C’è un quadro di Lovis Corinth, esponente dell’espressionismo tedesco, dal titolo Ecce Homo, piuttosto evocativo, adatto a riassumere l’intera cinematografia di Marco Bellocchio, il cui comune denominatore consiste nel rappresentare le lacerazioni della personalità umana ed i rivoli delle relazioni che esse conducono. Il dipinto in questione raffigura un uomo ammanettato, avvolto in un drappo rosso, con un medico alla sua destra ed un gendarme alla sinistra a fargli da guardia. tramite una curiosa associazione si possono trovare delle analogie con la sua ultima fatica.

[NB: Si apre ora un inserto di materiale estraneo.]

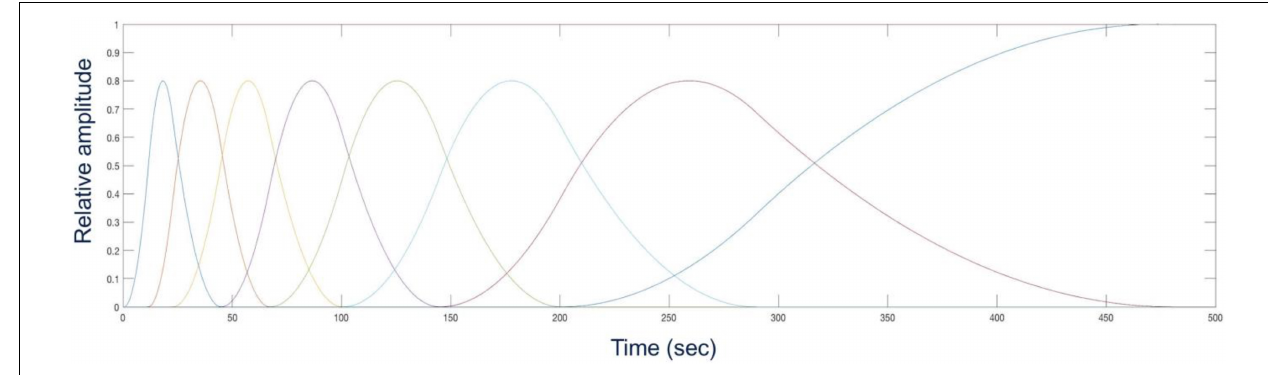
FIGURE 8 | A representative set of temporal cubic B-spline basis functions that were optimized for a specific input time activity curve (TAC) in Figure 3 .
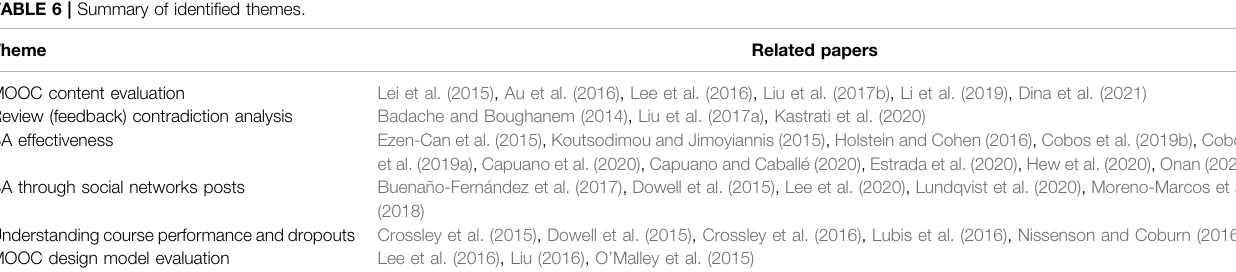
TABLE 6 | Summary of identi fi ed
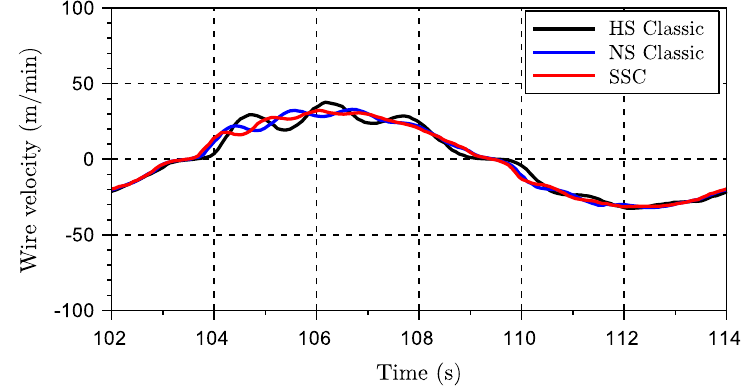
Figure 15. Wire velocities for scenario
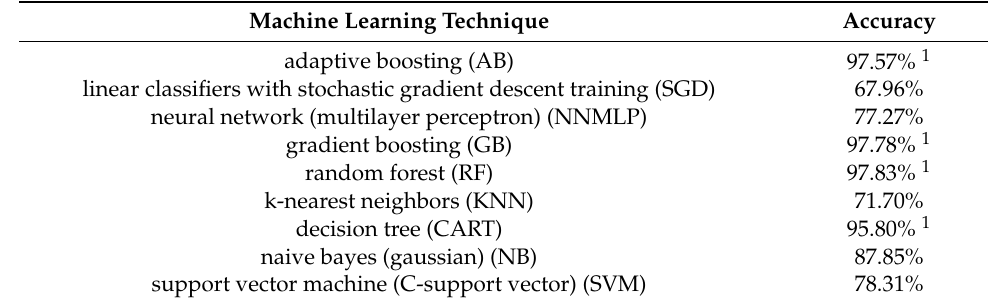
Figure 5. Accuracy comparison of the considered machine learning techniques. Table 5. Obtained accuracy of each machine learning technique.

Lo spirito del Traditore è presto servito, ultima fatica di Marco Bellocchio, recentemente rientrante nelle nominations per gli Oscar come migliore film straniero. Il regista piacentino firma un apparente biopic che tocca materiale incandescente, mai del tutto sopito, soprattutto in un periodo in cui si ritorna a parlare di ergastolo. Marco Bellocchio è noto per una cinematografia di taglio, impenitente e provocatoria attraverso la quale vuole deliberatamente ribaltare i luoghi comuni e, quella che si sarebbe definita una volta, la morale “borghese”, perché è pur sempre stato un sessantottino. Anche in questa occasione, è il caso di esplicitarlo, ci riesce. Pierfrancesco Favino presta la sua figura ad una figura scomoda, che risiede nei territori della cronaca, indigesta ma apparentemente indispensabile dal punto di vista delle procedure giudiziarie, Tommaso Buscetta. Il pentito, prima latitante ricercato dallo Stato, poi morto che cammina ricercato dalla mafia, ripudiato dalla famiglia di origine, ripudiato anche da cosa nostra perché più volte traditore della moglie (cosa che nella mentalità mafiosa rappresenta un reato). Bellocchio pone l’accento proprio sulla flebile tenuta dei rapporti appesi ad un filo anche all’interno di uno scenario macabro e criminale. Il Buscetta ritratto da Bellocchio è un criminale a metà, infedele anche ad un destino in apparenza già tracciato, infedele ai rituali, fedele, al contrario, solo a sé stesso, ai propri capricci, alle proprie sensazioni. <<L’ultima tentazione è il tradimento più grande: fare la cosa giusta per la ragione sbagliata>>, diceva Thomas S. Eliot
Bellocchio denuncia, a proprio modo. Denuncia dipingendo quadri, affreschi di vita, di volta in volta un contesto differente con diversi punti cardine che risiedono nell’attualità (film come La Cina è vicina e Sbatti il mostro in prima pagina) e, a tratti, nell’inconscio del regista (I Pugni in tasca, Nel nome del padre possono considerarsi punti di diamante). Bellocchio tratteggia una strada che non porta ad una verità assoluta ma si focalizza sulla vicenda umana del protagonista. Un ritratto che, forse come poche altre volte, costringe il regista ad estrinsecarsi dallo scenario piccolo borghese che per decenni è stato la cifra stilistica e paesaggistica delle sue opere per calarsi in un contesto decisamente hard-boiled fatto di carcere, di fughe, pentiti, processi, ricostruzioni identitarie, materiale, insomma, da caserma e da tribunale. Il Traditore non rappresenta solo un punto di svolta per il regista di Bobbio, il quale nella rielaborazione personale delle biografie di personaggi scomodi detiene una nuova carta da giocare nelle varie partite la vitalità che il cinema italiano sembra di volta in volta dimenticarsi di avere (oltre a Buscetta si è occupato anche di Mussolini con il film Vincere). Un poliziesco esistenzialista che diventa la cifra stilistica di un nuovo modo di raccontare gli spettri della storia d’Italia. Mafia, politica, malapolitica, cronaca giudiziaria si intersecano in modalità caleidoscopica per dipingere un ritratto di una persona e quindi di un personaggio, già reso mitologia. Non un film apologetico, piuttosto un biopic intimista con concetti sullo sfondo che lo attraversano come nuvole di un quadro espressionista e, senza la retorica di un certo cinema civile, pone diversi punti interrogativi circa ruoli e scenari che si sono rivelati difficili da decodificare.